- Lomax Lomax
- Coordinates: 41°15′32″N 86°52′18″W﻿ / ﻿41.25889°N 86.87167°W
- Country: United States
- State: Indiana
- County: Starke
- Township: Railroad
- Elevation: 666 ft (203 m)
- Time zone: UTC-6 (Central (CST))
- • Summer (DST): UTC-5 (CDT)
- ZIP code: 46374
- Area code: 219
- GNIS feature ID: 438234

= Lomax, Indiana =

Lomax is an unincorporated community in Railroad Township, Starke County, Indiana.

In 1882, the Chicago and Atlantic Railway constructed its line from Columbus, Ohio, to Chicago, Illinois. The railroad constructed a depot and named it Lomax Station. Several communities, including Lomax, grew up at its stops.

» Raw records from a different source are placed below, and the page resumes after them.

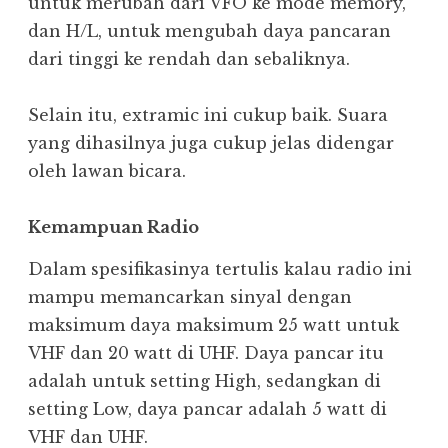
untuk merubah dari VFO ke mode memory,
dan H/L, untuk mengubah daya pancaran
dari tinggi ke rendah dan sebaliknya.
Selain itu, extramic ini cukup baik. Suara
yang dihasilnya juga cukup jelas didengar
oleh lawan bicara.
Kemampuan Radio
Dalam spesifikasinya tertulis kalau radio ini
mampu memancarkan sinyal dengan
maksimum daya maksimum 25 watt untuk
VHF dan 20 watt di UHF. Daya pancar itu
adalah untuk setting High, sedangkan di
setting Low, daya pancar adalah 5 watt di
VHF dan UHF.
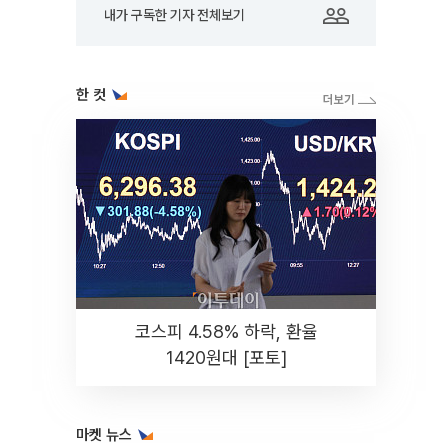
내가 구독한 기자 전체보기
한 컷
코스피 4.58% 하락, 환율
1420원대 [포토]
마켓 뉴스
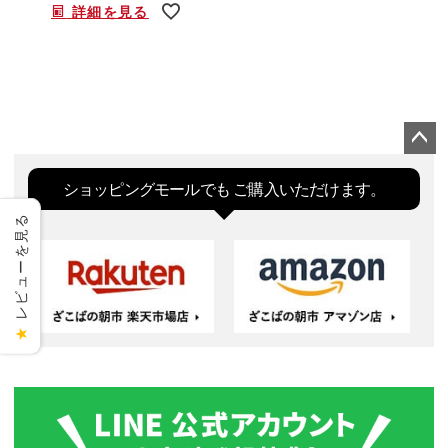
詳細を見る
ペー
ジト
ショッピングモールでも
ご購入いただけます。
ップ
レビューを見る
へ
★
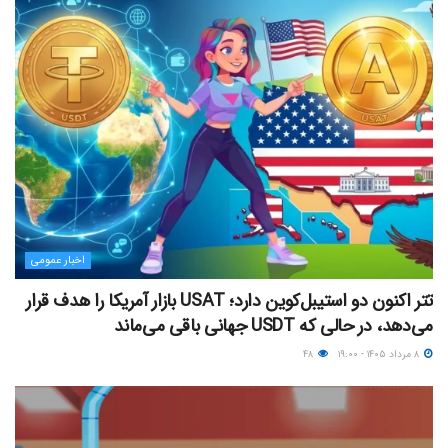
اخبار عمومی
تتر اکنون دو استیبل‌کوین دارد؛ USAT بازار آمریکا را هدف قرار
می‌دهد، در حالی که USDT جهانی باقی می‌ماند
۸ مرداد ۱۴۰۵ - ۱۹:۰۰
۴۸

The Standard Oil Company built a steam-powered pumping station for a pipeline, running alongside the tracks, connecting an oilfield in Ohio to a refinery in Whiting, Indiana. The pumping station "consisted of five brick buildings, a boiler house, pump house, gate/valve house, telegraph office and a dormitory." The pumping station was demolished in 1933.

There was a one-room schoolhouse c. 1912.